Whenever I indulge in a drink, it’s usually gin.
Call it pine-y, but I like the refreshing, almost herbal taste. Especially with ice cold soda water and some cucumber. I’m drooling (it’s also a day off and 30 degrees – high time for highballs).
Though I do love my G&S combo, this was the summer of bourbon. I’m not a huge fan of that sticky, sweet burning sensation on its own, but pair some bourbon with a big ol’ pitcher of lemonade and I’m hooked.
This cake followed a meal of Dr. Pepper pulled pork, salad and the aforementioned bourbon lemonade. It was like a tribute to the gods of summer – spicy, sunny and seasonal.
I’m an absolute sucker for summer peaches.

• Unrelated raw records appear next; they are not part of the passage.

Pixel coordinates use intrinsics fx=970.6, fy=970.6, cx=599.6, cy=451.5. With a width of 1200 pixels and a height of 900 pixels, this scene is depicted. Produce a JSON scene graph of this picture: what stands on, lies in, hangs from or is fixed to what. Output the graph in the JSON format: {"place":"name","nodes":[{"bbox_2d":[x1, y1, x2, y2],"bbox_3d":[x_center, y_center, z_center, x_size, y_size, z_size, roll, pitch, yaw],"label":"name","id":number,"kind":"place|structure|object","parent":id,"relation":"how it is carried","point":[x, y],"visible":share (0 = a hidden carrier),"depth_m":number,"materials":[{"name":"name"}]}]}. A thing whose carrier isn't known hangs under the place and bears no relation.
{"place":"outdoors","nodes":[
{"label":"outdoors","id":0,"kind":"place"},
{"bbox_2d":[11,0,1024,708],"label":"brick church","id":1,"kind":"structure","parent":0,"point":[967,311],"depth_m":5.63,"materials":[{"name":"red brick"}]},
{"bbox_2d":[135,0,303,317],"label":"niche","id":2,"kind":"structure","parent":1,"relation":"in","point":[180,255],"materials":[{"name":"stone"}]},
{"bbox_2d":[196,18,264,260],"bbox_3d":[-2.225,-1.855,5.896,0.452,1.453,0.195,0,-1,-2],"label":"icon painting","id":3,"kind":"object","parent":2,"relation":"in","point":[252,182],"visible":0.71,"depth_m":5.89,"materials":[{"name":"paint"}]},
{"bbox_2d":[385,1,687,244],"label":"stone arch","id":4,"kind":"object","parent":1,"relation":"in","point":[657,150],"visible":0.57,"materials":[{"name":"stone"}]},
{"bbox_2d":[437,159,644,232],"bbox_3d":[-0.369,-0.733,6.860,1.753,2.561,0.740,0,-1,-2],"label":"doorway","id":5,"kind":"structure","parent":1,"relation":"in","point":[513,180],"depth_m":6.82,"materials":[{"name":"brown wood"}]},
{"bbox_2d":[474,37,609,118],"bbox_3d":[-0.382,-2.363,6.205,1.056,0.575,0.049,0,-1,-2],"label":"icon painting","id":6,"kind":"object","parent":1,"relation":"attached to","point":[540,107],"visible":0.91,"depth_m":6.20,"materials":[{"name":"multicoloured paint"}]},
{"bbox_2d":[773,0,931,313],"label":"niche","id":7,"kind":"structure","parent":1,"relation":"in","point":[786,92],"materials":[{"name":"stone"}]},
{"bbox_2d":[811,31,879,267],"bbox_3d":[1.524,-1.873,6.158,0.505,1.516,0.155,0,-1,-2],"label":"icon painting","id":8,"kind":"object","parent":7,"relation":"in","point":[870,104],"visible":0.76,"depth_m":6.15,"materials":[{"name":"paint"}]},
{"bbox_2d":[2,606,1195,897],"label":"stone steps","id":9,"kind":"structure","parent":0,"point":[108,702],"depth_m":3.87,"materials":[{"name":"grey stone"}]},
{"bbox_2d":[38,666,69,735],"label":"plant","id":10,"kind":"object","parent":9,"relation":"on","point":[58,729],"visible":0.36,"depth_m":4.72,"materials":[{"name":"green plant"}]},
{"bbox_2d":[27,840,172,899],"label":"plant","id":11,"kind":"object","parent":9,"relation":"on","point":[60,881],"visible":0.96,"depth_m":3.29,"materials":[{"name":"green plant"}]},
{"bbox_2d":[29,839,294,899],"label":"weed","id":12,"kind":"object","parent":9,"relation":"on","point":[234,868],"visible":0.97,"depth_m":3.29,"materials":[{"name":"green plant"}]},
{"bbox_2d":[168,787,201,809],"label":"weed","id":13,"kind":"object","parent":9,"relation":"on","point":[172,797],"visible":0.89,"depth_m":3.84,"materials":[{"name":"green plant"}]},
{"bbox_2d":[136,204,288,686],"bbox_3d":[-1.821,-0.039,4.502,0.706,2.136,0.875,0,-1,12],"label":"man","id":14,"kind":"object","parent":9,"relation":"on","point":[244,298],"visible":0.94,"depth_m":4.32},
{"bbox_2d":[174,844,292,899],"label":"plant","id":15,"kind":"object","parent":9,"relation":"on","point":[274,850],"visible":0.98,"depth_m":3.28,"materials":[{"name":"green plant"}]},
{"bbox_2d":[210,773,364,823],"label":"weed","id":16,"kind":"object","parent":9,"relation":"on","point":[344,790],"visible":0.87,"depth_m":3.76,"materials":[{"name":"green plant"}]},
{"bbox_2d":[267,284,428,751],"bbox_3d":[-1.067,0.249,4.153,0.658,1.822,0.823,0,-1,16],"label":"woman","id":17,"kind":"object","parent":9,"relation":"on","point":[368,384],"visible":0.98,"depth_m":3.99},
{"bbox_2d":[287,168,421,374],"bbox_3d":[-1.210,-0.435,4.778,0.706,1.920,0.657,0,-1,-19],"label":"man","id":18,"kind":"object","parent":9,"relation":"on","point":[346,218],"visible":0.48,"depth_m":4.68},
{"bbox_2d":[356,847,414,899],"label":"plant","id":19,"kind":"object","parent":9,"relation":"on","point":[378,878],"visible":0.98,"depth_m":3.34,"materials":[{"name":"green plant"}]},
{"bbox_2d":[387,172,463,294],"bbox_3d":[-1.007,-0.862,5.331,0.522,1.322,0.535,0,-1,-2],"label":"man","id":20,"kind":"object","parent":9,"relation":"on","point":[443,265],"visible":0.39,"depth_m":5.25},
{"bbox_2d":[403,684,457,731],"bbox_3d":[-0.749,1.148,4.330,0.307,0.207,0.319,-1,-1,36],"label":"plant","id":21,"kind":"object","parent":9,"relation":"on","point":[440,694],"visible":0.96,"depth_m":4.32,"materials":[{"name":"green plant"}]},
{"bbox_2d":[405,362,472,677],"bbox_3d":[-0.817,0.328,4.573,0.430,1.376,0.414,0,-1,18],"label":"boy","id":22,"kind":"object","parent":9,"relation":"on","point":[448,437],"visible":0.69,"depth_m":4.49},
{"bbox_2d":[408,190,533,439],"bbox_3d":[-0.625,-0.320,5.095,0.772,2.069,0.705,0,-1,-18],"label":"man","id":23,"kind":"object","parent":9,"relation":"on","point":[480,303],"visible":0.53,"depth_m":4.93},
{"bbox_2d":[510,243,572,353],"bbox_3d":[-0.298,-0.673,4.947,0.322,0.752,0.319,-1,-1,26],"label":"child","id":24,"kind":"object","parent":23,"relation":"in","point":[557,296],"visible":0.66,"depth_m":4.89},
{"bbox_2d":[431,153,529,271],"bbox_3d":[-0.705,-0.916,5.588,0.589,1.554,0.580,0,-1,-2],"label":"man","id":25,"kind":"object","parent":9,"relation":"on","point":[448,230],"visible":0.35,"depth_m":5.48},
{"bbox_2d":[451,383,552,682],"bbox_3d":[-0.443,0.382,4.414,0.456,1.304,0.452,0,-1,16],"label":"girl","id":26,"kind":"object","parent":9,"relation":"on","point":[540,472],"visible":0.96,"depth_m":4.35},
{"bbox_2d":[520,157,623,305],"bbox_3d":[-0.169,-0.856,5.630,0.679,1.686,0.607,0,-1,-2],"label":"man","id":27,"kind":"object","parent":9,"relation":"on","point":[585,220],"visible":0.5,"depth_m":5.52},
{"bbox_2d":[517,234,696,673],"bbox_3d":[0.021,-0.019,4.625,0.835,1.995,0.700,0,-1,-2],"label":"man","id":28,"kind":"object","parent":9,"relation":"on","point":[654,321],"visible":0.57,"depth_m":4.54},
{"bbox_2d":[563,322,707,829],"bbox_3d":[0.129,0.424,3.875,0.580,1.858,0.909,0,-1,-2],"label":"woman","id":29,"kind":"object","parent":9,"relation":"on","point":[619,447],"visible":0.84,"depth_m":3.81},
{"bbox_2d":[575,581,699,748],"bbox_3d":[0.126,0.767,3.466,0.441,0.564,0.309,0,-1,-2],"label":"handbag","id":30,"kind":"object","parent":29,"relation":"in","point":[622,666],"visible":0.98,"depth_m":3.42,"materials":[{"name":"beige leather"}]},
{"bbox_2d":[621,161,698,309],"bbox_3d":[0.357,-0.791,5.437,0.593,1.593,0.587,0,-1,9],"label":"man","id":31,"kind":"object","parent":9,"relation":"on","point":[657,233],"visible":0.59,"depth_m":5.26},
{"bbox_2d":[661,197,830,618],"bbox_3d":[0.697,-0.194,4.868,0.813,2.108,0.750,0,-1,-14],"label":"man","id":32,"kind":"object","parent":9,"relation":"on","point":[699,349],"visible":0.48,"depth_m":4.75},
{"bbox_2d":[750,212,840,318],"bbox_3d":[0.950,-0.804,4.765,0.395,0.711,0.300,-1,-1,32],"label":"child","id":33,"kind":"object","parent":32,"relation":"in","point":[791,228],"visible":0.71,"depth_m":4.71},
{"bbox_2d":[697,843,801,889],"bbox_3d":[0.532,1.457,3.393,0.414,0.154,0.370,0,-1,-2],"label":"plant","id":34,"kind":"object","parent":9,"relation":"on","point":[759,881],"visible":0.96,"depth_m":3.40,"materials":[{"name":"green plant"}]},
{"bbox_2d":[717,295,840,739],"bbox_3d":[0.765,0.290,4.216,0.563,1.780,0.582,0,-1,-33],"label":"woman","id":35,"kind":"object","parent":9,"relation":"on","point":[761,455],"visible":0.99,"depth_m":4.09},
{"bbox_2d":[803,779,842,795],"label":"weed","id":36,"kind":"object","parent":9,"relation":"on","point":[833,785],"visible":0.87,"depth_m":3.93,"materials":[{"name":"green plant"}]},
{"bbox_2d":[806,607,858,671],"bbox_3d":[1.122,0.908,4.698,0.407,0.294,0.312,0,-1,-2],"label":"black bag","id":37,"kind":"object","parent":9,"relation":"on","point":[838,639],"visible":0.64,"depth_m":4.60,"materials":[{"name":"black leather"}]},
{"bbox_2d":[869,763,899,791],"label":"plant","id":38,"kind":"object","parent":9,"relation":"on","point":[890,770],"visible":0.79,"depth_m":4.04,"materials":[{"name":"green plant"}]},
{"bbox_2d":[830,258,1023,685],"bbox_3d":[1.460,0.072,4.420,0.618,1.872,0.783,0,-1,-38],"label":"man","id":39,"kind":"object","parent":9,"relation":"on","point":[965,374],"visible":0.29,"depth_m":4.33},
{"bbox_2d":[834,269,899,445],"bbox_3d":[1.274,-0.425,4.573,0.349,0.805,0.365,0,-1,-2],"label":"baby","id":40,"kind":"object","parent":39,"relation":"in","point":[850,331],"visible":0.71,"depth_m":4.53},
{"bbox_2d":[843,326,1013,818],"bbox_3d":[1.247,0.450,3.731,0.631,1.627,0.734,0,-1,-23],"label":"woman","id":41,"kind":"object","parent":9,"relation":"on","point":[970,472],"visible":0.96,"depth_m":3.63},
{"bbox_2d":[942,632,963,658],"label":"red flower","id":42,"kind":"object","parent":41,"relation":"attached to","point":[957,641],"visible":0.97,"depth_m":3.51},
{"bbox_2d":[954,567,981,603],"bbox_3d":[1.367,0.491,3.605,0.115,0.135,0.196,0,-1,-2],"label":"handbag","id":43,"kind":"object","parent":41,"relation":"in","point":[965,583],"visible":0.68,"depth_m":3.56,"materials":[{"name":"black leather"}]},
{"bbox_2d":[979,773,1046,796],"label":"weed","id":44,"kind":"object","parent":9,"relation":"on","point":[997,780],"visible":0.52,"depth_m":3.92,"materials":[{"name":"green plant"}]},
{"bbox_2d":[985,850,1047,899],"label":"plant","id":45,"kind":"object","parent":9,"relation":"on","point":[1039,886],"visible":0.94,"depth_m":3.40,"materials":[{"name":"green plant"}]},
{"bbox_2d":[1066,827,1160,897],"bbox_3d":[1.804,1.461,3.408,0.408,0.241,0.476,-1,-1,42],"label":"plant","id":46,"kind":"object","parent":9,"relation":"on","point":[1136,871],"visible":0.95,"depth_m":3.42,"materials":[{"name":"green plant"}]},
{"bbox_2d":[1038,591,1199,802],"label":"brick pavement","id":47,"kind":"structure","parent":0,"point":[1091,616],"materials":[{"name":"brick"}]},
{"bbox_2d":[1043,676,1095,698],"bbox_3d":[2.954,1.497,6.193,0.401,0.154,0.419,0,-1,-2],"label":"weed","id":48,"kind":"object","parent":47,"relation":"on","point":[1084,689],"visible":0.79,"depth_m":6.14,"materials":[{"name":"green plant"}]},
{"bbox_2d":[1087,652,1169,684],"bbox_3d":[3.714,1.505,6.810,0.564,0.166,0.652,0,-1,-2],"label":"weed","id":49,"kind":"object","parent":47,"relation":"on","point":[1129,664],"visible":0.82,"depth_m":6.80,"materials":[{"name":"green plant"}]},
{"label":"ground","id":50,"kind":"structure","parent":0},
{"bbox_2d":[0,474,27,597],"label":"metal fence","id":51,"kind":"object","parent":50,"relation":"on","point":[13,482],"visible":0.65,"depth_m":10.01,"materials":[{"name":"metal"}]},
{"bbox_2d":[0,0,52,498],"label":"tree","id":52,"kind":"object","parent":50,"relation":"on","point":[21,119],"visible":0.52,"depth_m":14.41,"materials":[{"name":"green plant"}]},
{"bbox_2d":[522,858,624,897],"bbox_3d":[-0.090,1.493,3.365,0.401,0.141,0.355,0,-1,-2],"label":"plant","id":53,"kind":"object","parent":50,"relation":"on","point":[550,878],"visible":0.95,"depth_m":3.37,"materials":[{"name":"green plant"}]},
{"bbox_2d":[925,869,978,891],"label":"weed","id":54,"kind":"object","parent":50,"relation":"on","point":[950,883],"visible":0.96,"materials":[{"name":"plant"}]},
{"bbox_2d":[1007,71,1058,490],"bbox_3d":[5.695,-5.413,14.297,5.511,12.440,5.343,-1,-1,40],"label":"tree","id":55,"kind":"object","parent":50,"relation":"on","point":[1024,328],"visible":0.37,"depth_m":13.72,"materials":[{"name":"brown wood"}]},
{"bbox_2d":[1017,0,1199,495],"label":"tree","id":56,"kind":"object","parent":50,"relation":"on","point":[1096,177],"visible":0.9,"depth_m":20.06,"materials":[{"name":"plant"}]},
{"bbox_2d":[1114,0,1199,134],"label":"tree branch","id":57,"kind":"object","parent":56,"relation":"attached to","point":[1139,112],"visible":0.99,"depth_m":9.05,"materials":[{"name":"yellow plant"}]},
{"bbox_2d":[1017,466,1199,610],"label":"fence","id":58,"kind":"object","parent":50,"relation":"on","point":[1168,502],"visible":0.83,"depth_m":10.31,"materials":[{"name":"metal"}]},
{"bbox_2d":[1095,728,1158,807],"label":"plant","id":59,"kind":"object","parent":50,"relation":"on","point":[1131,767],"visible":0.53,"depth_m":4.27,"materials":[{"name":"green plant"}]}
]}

The ones used in this recipe came from a massive basket of Ontario peaches (the best, in my opinion). Their sweetness, paired with the boozy smack of bourbon, made for a next level upside down cake.
Ever had a pineapple upside down cake? This one works in much the same way. Stacking a simple caramel, fresh fruit and a light, airy cake before baking it and promptly dumping it out of the pan onto it’s peach-studded head.
Serve it with whipped cream. Wow your friends. Drink more bourbon. Eat more cake. The cycle continues.